IMAGE: California Wildfire
Dan Steinberg  /  AP
A massive wildfire burns in Los Padres National Forest near New Cuyama, Calif., on Monday.
updated 8/14/2007 7:02:58 PM ET 2007-08-14T23:02:58

Dozens of people were ordered to evacuate two small central Idaho towns on Tuesday as an 88-square-mile group of fires moved in their direction.

Gov. C.L. “Butch” Otter ordered the evacuations of Yellow Pine and Johnson Creek at the request of Valley County Sheriff Patti Bolen.

Across Idaho, hundreds of homes are threatened by wildfires that have blackened more than 500,000 acres, or 781 square miles, the National Interagency Fire Center said.

Although the National Weather Service said temperatures in the 70s and light wind were expected Tuesday, thunderstorms also were forecast in central Idaho, with only a 20 percent chance of rain.

A caravan was being organized to lead residents of Yellow Pine and Johnson Creek over a closed road to McCall, about 30 miles to the west, dispatcher Stacie Branum said. That road had been closed because of fire danger but was passable at times, said fire information officer Susan Marzec.

Hundreds forced to flee
Residents also had fled from around the central Idaho towns of Warm Lake in the Boise National Forest and Secesh, Warren and South Fork in the Payette National Forest, where more than 150 homes, five commercial properties and nearly 390 other structures were threatened by a 95-square-mile complex of fires, spokeswoman Kris Eriksen said.

Another group of fires southeast of McCall in the Boise National Forest had spread across more than 134 square miles, fire managers said. Officials were forced to shut off power lines between Scott Valley and Yellow Pine, leaving hundreds of people without power.

In north-central Idaho, the community of Comstock was threatened by a 94-square-mile fire in the Nez Perce National Forest, officials said.

Authorities in central Washington ordered about 180 people to evacuate two vacation communities along Lake Chelan on Tuesday out of concern that a wildfire could block their only road out. The blaze west of the lake had spread across 1,700 acres, or less than 3 square miles, the Chelan County sheriff’s office said.

Fires in Montana, Yellowstone
Montana still had nearly two dozen large wildfires Tuesday.

Residents of about 300 homes who were evacuated for a second time during the weekend remained out of their homes because of a blaze near the community of Seeley Lake, Mont., northeast of Missoula. That wildfire had charred more than 21,000 acres, or about 33 square miles, and was just 9 percent contained Tuesday, fire officials said.

Crews battling that fire were preparing for stormy weather expected later this week, said fire information officer Pete Buist.

A Wyoming wildfire that had closed the east entrance to Yellowstone National Park was less active Tuesday, allowing tourists to enter the park from that approach for the first time in two days. While that gate was closed, tourists driving from Cody, Wyo., had to detour 29 miles to the park’s northeast entrance on the Montana line. More than 208,000 visitors passed through the east gate this year through July.

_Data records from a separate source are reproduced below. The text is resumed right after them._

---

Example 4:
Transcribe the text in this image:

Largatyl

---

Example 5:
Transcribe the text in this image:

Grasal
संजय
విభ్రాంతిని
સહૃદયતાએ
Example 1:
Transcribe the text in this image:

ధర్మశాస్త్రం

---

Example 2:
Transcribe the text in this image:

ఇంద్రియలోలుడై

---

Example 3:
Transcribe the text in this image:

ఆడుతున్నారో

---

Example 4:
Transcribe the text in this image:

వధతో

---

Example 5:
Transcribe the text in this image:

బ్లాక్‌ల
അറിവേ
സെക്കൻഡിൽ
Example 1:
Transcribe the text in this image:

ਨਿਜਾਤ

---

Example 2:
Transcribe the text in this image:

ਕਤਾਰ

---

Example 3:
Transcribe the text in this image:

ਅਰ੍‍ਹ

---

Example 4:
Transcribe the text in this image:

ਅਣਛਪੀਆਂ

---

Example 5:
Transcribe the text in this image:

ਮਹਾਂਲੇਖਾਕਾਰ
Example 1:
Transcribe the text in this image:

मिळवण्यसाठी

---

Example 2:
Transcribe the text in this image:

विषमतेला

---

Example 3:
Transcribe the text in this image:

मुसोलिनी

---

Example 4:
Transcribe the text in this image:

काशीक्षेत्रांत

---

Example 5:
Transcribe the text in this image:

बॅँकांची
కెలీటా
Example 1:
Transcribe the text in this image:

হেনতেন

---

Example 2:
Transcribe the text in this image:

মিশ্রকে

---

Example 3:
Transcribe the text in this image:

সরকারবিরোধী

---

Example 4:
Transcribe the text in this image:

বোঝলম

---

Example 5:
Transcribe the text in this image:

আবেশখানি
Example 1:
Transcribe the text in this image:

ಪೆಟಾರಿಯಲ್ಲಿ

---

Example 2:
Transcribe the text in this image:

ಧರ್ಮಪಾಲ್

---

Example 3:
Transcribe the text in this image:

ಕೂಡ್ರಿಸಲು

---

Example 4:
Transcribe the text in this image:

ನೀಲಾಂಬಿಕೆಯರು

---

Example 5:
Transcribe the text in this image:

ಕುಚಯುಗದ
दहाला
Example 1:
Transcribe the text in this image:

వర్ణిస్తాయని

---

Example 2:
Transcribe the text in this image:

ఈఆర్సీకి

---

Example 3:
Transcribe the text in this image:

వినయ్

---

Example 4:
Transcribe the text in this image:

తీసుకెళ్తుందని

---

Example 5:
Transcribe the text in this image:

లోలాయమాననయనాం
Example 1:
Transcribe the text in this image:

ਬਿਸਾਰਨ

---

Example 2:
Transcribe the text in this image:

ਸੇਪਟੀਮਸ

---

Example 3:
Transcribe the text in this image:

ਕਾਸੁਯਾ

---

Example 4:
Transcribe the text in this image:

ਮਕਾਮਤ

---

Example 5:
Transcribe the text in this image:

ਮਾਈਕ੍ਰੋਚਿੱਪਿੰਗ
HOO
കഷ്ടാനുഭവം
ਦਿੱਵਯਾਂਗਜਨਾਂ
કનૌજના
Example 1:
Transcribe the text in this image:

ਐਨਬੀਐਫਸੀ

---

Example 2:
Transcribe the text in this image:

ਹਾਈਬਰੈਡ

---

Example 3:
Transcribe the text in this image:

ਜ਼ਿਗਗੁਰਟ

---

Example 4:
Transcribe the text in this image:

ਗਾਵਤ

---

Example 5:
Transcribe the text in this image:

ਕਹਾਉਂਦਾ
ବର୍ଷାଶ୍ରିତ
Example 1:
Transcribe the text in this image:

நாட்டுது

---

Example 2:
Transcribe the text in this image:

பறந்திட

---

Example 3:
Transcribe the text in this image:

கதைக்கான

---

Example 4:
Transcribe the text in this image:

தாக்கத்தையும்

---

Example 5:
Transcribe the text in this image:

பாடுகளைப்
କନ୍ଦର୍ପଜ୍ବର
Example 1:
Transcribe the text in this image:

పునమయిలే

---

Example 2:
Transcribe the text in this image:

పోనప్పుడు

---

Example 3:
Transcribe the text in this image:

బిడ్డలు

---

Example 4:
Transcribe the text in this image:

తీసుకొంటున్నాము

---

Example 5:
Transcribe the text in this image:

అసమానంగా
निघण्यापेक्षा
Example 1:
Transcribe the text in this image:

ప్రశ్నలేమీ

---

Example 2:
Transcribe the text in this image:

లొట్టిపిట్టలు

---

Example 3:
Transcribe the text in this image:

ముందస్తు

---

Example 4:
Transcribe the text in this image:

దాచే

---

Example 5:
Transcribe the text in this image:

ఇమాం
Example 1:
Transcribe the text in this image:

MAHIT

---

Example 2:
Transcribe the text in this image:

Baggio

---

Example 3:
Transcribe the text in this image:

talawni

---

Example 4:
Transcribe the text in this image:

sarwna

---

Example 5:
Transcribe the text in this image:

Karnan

The blaze, just a few miles from Yellowstone’s east entrance, had blackened some 12,000 acres, or more than 15 square miles, and firefighters said they had yet to begin carving a fire break around the fire.

In Hawaii, meanwhile, while the Big Island of Hawaii waited to see if Hurricane Flossie would strike, firefighters on the island of Oahu faced a wildfire that had covered more than 3 square miles on the North Shore, damaging farm equipment and power lines. Several homes were evacuated for a time on Monday.